During analysis, data stays in your warehouse. Intermediate tables and results are written to the Statsig data staging set. When the results of Health Checks or Pulse become available, Statsig consumes those result sets and stores them on its servers as well (usually < 1000 rows):

Analysis Flow

Data Retention in Statsig

Customer data contained within exposure events when using the SDK for assignment is retained for a maximum of 30 days purely for diagnostics and debugging purposes. Statsig will automatically remove any customer data no longer than 30 days after the events are sent to our system.

Storage Management

Experimentation staging datasets can generate a lot of data, since they can potentially blow up your data by the number of experiments you run; for example, if you have user-day data and run 100 experiments that all expose every user, you'd end up with 100 copies of the data with slight differences based on when users were exposed to the various experiments.

To help manage this, Statsig has a table management system to help manage storage costs and visibility:

  • Temporary artifacts (tables generated as part of explore queries or pulse results) are dropped 2-7 days after creation.
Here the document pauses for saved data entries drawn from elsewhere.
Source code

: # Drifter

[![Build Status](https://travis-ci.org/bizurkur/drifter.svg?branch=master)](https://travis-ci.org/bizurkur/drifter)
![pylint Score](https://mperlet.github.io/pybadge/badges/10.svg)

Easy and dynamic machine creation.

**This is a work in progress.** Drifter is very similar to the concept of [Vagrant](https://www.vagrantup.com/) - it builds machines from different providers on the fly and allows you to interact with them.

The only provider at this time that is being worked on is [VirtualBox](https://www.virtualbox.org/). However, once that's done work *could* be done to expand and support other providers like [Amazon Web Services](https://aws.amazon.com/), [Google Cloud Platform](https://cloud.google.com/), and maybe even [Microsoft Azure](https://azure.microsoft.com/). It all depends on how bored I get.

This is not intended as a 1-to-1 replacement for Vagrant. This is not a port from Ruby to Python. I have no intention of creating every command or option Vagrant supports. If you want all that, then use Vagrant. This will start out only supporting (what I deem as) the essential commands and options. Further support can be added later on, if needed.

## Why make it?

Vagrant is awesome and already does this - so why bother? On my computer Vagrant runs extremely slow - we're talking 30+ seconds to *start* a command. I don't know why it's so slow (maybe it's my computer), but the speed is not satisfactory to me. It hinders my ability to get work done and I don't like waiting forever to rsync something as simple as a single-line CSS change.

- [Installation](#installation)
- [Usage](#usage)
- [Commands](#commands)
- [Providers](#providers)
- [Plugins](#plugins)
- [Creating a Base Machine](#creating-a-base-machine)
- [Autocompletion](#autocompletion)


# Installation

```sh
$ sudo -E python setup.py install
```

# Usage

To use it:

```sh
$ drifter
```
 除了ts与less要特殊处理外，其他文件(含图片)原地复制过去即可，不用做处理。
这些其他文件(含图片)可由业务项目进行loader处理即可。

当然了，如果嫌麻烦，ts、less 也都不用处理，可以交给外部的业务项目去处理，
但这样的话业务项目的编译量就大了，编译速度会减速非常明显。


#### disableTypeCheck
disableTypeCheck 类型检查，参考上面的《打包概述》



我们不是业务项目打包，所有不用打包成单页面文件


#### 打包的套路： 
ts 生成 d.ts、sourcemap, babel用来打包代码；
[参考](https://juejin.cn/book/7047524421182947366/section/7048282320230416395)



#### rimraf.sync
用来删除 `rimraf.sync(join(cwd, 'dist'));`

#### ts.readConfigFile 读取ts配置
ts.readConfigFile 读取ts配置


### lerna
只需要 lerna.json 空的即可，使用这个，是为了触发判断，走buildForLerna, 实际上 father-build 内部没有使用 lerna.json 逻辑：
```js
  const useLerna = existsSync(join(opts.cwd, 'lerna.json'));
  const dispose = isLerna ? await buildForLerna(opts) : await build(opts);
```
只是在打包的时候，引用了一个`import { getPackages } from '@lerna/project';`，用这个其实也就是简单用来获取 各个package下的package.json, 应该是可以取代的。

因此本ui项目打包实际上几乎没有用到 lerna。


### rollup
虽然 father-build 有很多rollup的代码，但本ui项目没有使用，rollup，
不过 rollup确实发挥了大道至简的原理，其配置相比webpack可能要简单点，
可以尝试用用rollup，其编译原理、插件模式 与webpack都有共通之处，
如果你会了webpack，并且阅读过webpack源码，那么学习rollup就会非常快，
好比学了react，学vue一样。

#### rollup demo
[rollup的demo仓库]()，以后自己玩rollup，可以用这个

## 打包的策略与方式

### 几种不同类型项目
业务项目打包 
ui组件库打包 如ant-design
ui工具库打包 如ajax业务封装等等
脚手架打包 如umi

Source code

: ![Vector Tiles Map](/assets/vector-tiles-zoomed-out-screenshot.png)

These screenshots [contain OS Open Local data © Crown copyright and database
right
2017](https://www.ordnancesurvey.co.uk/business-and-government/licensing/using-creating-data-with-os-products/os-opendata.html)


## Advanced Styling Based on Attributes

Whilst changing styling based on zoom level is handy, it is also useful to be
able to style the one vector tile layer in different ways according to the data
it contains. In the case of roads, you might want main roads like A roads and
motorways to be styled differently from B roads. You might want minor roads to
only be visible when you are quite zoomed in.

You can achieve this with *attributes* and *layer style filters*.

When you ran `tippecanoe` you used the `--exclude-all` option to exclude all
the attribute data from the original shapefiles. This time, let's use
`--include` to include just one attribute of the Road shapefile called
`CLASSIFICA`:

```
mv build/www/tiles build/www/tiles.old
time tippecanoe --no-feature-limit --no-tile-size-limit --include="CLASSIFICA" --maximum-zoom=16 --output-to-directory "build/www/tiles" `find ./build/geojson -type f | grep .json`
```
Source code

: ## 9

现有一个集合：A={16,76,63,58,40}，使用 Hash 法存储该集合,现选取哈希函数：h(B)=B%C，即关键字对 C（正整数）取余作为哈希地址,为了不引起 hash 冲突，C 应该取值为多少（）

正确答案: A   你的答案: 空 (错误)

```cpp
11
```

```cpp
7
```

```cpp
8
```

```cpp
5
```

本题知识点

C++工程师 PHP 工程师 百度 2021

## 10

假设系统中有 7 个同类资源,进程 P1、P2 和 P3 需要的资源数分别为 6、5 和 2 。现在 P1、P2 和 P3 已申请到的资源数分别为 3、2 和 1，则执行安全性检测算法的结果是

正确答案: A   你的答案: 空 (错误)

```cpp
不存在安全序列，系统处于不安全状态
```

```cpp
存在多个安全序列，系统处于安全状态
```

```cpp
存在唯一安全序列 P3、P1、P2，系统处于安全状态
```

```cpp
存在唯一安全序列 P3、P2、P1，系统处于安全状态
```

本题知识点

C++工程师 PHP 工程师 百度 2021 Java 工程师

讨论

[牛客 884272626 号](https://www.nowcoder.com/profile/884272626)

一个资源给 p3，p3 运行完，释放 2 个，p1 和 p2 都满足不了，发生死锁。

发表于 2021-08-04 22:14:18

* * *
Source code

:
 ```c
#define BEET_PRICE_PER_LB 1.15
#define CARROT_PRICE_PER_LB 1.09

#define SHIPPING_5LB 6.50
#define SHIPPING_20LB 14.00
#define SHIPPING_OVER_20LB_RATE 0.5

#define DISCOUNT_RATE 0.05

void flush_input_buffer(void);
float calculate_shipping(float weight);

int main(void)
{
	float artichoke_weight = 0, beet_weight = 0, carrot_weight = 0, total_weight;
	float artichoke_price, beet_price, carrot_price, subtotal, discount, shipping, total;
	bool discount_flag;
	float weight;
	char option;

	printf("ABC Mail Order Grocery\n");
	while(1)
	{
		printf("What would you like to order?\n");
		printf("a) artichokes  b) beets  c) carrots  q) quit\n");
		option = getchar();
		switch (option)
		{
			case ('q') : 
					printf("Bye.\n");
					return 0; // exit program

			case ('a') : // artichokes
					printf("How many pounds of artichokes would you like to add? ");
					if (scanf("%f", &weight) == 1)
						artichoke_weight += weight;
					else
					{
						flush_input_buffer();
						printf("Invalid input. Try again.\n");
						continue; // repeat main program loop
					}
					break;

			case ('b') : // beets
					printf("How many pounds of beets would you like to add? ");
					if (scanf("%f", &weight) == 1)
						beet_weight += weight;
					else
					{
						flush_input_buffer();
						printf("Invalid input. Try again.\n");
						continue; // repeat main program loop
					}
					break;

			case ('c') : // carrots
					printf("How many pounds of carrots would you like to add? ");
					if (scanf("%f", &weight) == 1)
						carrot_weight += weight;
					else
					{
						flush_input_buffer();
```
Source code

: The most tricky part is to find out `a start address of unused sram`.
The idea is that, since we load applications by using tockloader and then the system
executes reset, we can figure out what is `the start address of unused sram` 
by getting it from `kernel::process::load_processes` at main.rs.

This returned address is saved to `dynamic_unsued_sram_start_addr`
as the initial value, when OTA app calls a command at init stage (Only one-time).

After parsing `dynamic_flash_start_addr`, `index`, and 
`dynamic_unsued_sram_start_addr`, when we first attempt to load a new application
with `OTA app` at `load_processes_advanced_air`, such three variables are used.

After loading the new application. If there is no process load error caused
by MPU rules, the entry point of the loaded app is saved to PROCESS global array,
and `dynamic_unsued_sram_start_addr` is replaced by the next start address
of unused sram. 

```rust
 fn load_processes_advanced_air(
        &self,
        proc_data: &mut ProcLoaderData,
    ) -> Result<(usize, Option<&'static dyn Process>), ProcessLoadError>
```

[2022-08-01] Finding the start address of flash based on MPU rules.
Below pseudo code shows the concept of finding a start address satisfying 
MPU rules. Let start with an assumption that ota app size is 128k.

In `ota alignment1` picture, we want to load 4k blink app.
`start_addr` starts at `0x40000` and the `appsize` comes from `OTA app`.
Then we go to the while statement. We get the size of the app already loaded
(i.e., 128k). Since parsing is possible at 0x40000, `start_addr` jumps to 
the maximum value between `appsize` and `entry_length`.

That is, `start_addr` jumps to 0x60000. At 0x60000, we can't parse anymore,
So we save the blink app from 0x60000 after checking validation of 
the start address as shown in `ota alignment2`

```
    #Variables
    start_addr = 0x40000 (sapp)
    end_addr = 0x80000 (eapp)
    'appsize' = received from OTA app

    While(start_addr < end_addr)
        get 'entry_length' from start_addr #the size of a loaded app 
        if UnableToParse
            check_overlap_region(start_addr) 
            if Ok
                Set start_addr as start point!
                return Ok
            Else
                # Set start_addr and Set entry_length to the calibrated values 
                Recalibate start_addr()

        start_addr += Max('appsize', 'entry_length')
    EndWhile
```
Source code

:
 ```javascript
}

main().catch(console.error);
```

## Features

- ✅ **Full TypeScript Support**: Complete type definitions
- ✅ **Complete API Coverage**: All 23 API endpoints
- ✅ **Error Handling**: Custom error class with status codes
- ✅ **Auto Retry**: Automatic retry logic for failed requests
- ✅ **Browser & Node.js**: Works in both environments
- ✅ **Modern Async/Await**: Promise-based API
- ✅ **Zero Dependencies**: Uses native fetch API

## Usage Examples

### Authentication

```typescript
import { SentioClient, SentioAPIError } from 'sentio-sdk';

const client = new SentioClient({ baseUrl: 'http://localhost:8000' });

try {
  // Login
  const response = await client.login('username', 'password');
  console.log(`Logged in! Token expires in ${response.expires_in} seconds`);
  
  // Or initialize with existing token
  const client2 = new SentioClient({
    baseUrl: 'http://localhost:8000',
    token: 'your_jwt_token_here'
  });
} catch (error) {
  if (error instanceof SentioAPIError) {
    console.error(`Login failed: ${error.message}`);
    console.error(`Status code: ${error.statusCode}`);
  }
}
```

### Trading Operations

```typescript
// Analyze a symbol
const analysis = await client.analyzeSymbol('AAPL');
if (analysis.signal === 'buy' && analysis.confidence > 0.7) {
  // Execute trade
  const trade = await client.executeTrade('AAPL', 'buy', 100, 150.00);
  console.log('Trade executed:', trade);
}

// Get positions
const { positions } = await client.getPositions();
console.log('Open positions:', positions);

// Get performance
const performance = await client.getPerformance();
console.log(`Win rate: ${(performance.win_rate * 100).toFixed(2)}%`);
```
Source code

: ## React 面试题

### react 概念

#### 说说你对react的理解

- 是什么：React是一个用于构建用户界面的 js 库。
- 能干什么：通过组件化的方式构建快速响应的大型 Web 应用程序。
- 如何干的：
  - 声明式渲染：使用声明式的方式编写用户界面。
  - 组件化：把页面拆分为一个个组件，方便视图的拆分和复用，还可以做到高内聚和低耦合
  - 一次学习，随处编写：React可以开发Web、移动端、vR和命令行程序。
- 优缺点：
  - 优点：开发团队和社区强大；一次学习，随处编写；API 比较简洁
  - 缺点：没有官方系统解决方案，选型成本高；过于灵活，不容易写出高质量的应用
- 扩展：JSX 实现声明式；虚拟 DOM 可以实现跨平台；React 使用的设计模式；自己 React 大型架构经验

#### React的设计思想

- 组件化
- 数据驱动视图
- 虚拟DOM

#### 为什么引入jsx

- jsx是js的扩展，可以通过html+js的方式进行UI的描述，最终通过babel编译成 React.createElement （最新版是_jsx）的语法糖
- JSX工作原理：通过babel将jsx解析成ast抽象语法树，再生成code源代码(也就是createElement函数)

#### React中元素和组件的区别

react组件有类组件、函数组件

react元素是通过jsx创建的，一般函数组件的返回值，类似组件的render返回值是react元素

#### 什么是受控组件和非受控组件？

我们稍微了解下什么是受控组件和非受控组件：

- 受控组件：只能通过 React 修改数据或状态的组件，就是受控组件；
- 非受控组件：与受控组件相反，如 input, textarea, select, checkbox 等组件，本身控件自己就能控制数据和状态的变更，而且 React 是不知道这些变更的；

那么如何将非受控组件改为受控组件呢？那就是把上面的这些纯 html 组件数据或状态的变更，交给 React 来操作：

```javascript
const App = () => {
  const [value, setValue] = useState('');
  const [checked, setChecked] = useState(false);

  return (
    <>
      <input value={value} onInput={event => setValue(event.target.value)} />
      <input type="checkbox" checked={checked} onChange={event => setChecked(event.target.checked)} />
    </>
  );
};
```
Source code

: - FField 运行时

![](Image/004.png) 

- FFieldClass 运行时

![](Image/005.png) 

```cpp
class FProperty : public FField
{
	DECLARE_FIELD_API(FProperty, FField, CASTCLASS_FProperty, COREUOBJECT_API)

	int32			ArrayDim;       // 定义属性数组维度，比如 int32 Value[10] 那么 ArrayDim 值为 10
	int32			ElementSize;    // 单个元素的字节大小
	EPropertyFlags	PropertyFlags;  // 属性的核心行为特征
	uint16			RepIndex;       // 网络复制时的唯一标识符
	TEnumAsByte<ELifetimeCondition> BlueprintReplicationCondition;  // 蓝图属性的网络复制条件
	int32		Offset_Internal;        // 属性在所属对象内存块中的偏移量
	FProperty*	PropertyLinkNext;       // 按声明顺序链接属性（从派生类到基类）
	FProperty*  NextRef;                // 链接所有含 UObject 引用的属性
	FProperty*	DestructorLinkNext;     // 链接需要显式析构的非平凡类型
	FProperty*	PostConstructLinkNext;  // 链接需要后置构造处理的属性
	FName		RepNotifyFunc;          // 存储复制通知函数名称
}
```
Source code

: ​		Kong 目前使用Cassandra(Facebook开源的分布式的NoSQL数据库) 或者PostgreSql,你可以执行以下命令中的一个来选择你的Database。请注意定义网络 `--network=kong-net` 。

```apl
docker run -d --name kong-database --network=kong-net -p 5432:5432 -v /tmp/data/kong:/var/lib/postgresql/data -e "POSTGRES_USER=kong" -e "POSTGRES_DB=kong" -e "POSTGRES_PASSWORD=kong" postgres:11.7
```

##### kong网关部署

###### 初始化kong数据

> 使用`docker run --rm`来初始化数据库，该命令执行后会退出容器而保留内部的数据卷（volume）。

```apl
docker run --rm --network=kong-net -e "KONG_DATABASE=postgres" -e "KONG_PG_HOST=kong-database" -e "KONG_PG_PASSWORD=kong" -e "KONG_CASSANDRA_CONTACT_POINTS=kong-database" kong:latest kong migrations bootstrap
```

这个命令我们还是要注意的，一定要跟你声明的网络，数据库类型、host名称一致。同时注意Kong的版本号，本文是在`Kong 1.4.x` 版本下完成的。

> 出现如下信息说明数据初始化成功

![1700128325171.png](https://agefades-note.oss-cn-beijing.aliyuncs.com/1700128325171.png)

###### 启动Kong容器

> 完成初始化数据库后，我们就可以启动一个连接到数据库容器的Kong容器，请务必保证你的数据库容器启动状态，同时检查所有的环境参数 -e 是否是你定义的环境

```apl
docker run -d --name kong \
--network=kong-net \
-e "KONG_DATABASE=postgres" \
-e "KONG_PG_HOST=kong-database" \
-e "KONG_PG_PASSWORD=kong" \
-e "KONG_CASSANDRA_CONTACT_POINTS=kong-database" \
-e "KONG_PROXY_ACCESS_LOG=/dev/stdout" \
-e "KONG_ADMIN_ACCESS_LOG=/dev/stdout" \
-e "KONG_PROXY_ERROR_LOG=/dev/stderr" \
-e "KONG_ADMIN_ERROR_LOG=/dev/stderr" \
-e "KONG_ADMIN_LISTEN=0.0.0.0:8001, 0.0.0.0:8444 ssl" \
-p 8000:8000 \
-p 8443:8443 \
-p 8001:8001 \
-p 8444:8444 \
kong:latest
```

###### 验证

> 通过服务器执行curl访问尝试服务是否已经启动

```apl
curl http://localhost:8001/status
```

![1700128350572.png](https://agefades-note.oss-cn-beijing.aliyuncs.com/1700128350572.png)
This gives some buffer to debug, but they won't maintain long-term copies of data
  • When you finish an experiment by making a decision, you're prompted to delete the tables. By default, Statsig leaves the result sets (on the order of kilobytes) in your warehouse for reference, but you can override this setting.
  • At any time, you can drop tables for your experiment from the three-dot menu in the experiment.